Assigned task. For the records below, print the lines from the line with "- [WWW 2023]" through the line with "[CODE](https://github.com/Bilkent-CYBORG/ESCADA)" exactly as written; include both end lines and exclude the rest.

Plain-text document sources
□ □ □ □ □

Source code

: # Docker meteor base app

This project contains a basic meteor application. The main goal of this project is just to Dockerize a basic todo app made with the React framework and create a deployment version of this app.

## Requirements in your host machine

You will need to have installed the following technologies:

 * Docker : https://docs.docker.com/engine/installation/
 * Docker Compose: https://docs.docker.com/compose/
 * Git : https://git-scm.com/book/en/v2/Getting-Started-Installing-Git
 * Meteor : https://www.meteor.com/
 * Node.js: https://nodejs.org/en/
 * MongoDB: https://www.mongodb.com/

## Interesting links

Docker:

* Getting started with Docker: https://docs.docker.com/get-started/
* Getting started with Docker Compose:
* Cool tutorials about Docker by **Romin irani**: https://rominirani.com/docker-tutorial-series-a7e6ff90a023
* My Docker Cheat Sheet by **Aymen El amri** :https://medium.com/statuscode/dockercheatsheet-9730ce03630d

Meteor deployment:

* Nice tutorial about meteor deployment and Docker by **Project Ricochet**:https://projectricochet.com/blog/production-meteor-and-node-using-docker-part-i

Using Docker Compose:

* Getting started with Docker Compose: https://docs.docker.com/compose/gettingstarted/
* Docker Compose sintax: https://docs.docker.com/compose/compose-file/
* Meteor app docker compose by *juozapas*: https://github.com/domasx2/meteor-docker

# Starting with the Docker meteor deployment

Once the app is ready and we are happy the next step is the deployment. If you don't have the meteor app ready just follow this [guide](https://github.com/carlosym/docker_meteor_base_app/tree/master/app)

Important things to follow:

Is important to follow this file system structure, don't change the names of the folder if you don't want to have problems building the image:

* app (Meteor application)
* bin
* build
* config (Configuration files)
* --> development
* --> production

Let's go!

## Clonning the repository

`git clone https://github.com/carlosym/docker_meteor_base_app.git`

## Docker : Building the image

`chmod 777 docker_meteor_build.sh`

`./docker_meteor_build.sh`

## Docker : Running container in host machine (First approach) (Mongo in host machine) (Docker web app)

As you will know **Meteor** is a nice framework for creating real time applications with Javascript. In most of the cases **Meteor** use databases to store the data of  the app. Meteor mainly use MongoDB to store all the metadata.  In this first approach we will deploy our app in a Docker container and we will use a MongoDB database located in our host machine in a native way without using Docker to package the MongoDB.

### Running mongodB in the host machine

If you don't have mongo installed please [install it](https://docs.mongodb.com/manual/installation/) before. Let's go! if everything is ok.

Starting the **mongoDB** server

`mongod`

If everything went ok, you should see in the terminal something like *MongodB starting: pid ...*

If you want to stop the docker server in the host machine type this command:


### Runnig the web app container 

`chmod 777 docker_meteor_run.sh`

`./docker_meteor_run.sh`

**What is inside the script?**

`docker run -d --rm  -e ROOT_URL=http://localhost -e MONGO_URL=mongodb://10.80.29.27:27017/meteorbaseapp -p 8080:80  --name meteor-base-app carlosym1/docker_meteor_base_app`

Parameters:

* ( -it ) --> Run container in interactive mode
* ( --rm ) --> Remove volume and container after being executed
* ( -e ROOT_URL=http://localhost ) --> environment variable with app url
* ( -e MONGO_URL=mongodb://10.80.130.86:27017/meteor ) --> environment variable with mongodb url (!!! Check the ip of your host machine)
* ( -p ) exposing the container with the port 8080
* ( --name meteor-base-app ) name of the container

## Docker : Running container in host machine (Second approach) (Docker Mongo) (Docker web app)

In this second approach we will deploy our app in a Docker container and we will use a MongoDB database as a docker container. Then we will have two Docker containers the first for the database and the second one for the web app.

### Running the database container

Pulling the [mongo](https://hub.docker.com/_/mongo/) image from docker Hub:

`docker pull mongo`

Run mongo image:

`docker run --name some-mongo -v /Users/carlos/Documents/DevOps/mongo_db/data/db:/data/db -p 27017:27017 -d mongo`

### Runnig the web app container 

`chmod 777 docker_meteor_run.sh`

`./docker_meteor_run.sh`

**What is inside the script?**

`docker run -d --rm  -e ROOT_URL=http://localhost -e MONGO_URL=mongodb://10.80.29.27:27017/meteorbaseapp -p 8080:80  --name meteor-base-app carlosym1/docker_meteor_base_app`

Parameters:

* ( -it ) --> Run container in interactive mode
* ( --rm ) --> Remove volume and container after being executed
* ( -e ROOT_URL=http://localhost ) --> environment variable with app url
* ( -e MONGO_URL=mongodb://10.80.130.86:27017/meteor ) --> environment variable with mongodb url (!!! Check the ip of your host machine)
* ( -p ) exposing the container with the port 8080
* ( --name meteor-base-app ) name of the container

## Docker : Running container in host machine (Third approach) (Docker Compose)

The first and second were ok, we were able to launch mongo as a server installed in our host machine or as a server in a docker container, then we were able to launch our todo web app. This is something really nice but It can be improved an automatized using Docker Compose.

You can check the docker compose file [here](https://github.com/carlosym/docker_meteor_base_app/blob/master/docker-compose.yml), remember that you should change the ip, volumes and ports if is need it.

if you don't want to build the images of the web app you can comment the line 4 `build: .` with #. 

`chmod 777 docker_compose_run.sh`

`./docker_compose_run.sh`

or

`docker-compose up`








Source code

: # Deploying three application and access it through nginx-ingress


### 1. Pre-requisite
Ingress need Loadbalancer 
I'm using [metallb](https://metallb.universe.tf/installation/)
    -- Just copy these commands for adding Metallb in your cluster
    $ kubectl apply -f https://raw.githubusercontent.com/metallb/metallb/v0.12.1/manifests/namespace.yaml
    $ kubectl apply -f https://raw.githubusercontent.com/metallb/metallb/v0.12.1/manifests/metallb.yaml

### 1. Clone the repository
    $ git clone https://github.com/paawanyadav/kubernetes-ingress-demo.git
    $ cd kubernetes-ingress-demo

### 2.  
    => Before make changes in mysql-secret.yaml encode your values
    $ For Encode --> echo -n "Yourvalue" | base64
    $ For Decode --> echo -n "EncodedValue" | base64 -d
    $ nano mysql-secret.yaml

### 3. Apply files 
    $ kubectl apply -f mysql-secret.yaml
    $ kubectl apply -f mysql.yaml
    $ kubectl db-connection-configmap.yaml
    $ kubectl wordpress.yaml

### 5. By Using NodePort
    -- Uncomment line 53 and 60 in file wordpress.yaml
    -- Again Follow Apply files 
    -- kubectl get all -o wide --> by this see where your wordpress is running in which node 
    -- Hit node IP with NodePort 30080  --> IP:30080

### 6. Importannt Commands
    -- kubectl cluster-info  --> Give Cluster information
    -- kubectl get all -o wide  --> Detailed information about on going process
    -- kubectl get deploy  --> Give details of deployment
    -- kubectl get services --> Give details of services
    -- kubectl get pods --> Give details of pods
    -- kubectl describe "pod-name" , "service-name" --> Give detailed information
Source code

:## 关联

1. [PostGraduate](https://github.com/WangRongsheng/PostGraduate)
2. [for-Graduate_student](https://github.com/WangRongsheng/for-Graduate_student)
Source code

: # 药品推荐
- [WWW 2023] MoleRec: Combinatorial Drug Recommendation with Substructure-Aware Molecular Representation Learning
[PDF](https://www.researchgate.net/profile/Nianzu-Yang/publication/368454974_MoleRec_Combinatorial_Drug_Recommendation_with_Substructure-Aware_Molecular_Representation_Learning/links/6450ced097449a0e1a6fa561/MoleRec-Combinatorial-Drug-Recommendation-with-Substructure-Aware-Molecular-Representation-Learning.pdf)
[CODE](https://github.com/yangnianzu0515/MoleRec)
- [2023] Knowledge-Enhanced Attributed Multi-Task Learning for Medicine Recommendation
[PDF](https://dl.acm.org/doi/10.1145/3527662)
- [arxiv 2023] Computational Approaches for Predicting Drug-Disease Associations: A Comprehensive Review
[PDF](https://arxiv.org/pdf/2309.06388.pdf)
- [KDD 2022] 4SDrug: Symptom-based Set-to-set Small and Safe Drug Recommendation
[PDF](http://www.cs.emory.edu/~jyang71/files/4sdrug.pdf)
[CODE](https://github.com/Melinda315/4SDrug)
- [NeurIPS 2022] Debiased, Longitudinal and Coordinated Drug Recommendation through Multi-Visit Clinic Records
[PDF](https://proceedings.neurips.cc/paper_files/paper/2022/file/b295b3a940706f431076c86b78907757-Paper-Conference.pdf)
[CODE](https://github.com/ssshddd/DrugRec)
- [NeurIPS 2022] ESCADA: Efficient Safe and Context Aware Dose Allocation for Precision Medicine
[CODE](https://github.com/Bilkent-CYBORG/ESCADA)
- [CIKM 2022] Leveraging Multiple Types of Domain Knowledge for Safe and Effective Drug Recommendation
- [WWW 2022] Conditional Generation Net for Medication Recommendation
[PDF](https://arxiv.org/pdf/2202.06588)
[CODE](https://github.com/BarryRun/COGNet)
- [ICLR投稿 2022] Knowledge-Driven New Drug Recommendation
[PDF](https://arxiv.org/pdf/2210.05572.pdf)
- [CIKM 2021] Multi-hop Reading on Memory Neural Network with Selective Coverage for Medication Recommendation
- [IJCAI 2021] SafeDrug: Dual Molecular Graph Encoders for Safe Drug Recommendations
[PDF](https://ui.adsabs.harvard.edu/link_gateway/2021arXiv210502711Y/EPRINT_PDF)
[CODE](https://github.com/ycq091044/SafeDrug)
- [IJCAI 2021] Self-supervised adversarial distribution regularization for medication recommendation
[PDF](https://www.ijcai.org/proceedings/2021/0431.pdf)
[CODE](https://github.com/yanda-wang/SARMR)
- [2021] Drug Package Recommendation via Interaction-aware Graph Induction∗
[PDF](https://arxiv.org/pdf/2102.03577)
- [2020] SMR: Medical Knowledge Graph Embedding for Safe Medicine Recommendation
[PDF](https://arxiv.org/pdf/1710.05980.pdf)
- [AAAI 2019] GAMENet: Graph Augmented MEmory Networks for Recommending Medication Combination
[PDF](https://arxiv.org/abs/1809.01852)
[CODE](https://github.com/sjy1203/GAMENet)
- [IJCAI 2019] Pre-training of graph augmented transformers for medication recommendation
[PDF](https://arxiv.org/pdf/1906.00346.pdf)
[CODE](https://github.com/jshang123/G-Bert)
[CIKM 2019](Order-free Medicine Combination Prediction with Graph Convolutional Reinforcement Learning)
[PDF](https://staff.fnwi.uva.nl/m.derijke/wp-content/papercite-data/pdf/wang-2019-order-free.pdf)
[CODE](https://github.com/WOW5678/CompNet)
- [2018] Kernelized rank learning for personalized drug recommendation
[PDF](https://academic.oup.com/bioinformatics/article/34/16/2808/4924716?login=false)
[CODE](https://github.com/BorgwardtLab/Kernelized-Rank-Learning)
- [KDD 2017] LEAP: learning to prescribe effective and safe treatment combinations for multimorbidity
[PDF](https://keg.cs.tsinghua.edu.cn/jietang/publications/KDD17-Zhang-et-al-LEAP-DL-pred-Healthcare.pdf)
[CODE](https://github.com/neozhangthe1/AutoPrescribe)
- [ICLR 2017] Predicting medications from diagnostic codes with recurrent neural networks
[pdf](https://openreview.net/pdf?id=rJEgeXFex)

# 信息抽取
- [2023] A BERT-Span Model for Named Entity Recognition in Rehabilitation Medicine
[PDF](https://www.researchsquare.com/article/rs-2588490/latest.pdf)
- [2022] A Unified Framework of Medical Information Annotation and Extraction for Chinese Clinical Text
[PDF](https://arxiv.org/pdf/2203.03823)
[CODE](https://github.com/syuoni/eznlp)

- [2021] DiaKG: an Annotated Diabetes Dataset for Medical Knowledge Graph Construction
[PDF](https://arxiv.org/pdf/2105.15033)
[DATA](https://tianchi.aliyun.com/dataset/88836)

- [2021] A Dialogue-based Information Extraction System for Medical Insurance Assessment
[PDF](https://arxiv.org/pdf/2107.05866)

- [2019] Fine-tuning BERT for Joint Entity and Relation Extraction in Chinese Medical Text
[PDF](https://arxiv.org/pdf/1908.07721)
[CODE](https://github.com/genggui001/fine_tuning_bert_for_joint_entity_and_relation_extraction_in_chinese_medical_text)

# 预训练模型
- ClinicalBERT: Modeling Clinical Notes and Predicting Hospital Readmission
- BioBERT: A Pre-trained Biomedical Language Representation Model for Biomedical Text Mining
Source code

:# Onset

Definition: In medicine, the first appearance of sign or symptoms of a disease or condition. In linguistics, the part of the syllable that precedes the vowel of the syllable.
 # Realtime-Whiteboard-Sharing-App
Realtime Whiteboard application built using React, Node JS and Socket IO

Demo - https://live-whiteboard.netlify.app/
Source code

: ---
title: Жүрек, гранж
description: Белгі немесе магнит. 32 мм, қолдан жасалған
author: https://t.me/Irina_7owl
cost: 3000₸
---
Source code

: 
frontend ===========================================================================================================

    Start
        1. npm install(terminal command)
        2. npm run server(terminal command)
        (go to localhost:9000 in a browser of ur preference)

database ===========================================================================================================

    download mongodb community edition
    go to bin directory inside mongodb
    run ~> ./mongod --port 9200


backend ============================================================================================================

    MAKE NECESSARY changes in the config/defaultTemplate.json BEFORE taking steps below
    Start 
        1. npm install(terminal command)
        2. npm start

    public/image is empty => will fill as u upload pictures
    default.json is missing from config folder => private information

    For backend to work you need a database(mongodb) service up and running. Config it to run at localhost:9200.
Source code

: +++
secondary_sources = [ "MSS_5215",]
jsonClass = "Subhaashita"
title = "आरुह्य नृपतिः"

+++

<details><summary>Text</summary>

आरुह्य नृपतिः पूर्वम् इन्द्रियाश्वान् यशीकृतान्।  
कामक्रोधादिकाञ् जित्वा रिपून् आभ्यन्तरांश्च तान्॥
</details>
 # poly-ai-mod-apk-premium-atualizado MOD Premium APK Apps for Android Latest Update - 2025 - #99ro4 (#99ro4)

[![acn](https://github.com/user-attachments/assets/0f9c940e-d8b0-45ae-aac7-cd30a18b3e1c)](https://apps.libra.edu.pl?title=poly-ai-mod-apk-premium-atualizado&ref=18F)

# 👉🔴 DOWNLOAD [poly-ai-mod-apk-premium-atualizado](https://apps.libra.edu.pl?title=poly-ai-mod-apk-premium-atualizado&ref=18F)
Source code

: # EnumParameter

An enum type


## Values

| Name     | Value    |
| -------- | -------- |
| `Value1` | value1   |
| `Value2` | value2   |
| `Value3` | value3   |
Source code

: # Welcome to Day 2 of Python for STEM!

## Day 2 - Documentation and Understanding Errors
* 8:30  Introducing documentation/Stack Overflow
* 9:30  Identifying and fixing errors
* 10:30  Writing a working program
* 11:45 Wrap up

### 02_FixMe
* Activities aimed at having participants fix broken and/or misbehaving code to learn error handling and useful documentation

□ □ □ □ □

Answer to the problem.
- [WWW 2023] MoleRec: Combinatorial Drug Recommendation with Substructure-Aware Molecular Representation Learning
[PDF](https://www.researchgate.net/profile/Nianzu-Yang/publication/368454974_MoleRec_Combinatorial_Drug_Recommendation_with_Substructure-Aware_Molecular_Representation_Learning/links/6450ced097449a0e1a6fa561/MoleRec-Combinatorial-Drug-Recommendation-with-Substructure-Aware-Molecular-Representation-Learning.pdf)
[CODE](https://github.com/yangnianzu0515/MoleRec)
- [2023] Knowledge-Enhanced Attributed Multi-Task Learning for Medicine Recommendation
[PDF](https://dl.acm.org/doi/10.1145/3527662)
- [arxiv 2023] Computational Approaches for Predicting Drug-Disease Associations: A Comprehensive Review
[PDF](https://arxiv.org/pdf/2309.06388.pdf)
- [KDD 2022] 4SDrug: Symptom-based Set-to-set Small and Safe Drug Recommendation
[PDF](http://www.cs.emory.edu/~jyang71/files/4sdrug.pdf)
[CODE](https://github.com/Melinda315/4SDrug)
- [NeurIPS 2022] Debiased, Longitudinal and Coordinated Drug Recommendation through Multi-Visit Clinic Records
[PDF](https://proceedings.neurips.cc/paper_files/paper/2022/file/b295b3a940706f431076c86b78907757-Paper-Conference.pdf)
[CODE](https://github.com/ssshddd/DrugRec)
- [NeurIPS 2022] ESCADA: Efficient Safe and Context Aware Dose Allocation for Precision Medicine
[CODE](https://github.com/Bilkent-CYBORG/ESCADA)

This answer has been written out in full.